=== EXERCISE DIRECTIONS ===
Answer these questions about the passage below.
(a) What had Kimberly neatly stacked on the kitchen table?
(b) How many notes did she leave, and in what form was each one?
(c) Where did the narrator leave the keys before closing the door?

[[ PASSAGE, beginning ]]

I tried to explain to her. I tried to apologize to her for the hurt I was causing. In the end, there was nothing left for me to do except get up, softly walk through the door, and close it on her crumbling world. I could still hear her fading sobs as my footfalls echoed down the corridor. Each one squeezed my heart further into a small, hard stone.

I had arranged to take care of Misha the next day so Kimberly would not have to drive her to her parents’ home in her precarious state. I also knew I would have to remove my belongings and do the ultimate act of finality: return my set of keys. I awoke the next morning and entered her home, a home that was so familiar and special to me while at the same time suddenly so cold and lifeless. Kim had neatly stacked my belongings on the kitchen table. My toothbrush had been unceremoniously deposited in the bathroom wastebasket the prior evening. She also left me 2 notes, one handwritten, the other typed and crumpled up in a ball, as if she initially had decided to discard it but hastily, reflexively left it out anyway.

The notes are hauntingly beautiful. I could instantly picture the tears and the sadness on her face as she wrote them. I read and re-read each note. Then I briefly lay down on her side of her bed with my face on her pillow and cried. Misha jumped up next to me and began to lick my cheek. I collected her and my belongings and exited. After spending the day with Kimberly’s dog, whom I love very much, I returned her to her momma’s apartment, carefully made the bed, and sat down to write a note of my own. In it I reiterated how deeply sorry I was for the hurt she was experiencing and told her I was not worthy of the gift of her love. I left my keys on the key-hook, looked around one last time, and slowly closed the door. It sealed with the finality of a stone sarcophagus. It was Thursday evening, December 28th.

[[ PASSAGE, end ]]
[[ INFORMATION SUPPLIED, beginning ]]

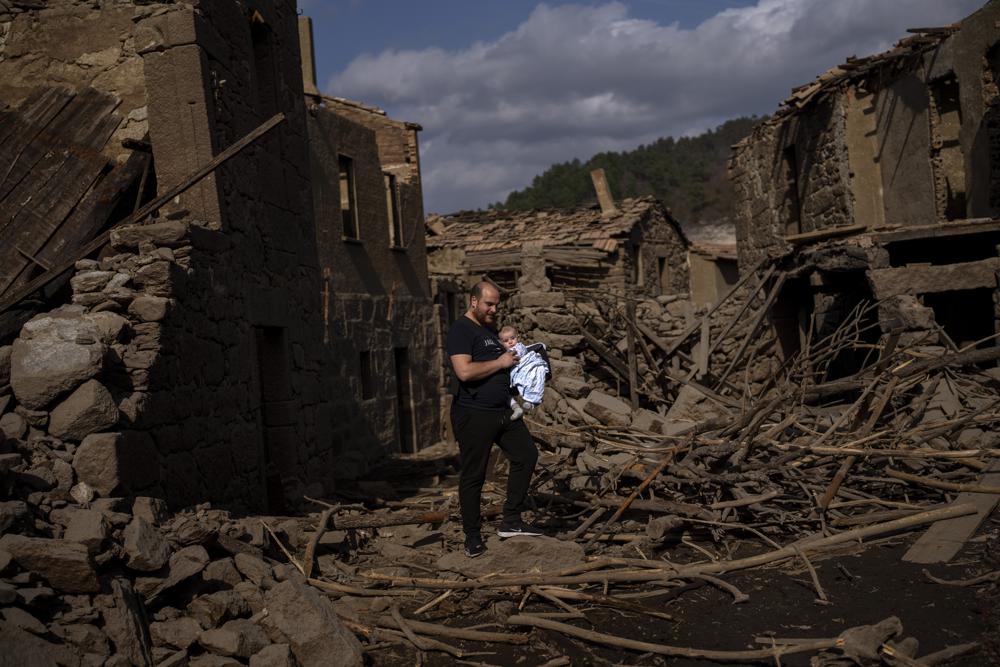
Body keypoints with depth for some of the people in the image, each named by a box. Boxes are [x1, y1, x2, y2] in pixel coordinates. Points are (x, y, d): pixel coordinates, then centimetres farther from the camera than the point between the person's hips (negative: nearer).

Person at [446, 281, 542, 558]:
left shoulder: (490, 328, 17)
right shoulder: (461, 330, -12)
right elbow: (464, 371, -26)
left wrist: (512, 352, 8)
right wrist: (500, 362, -16)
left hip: (503, 411, 9)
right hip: (474, 414, -9)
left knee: (527, 455, 9)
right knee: (473, 476, 1)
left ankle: (511, 522, 18)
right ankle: (472, 537, 13)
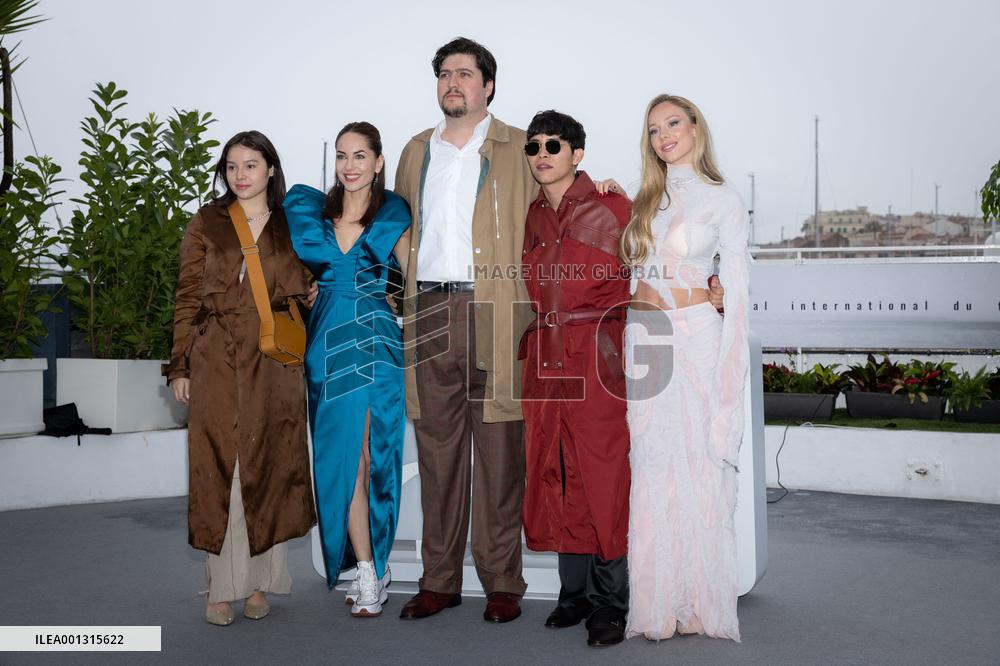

[[ INFORMATION SUPPLIED, end ]]

=== EXERCISE OUTPUT ===
(a) The narrator's belongings.
(b) Two notes: one handwritten, and the other typed and crumpled up in a ball.
(c) On the key-hook.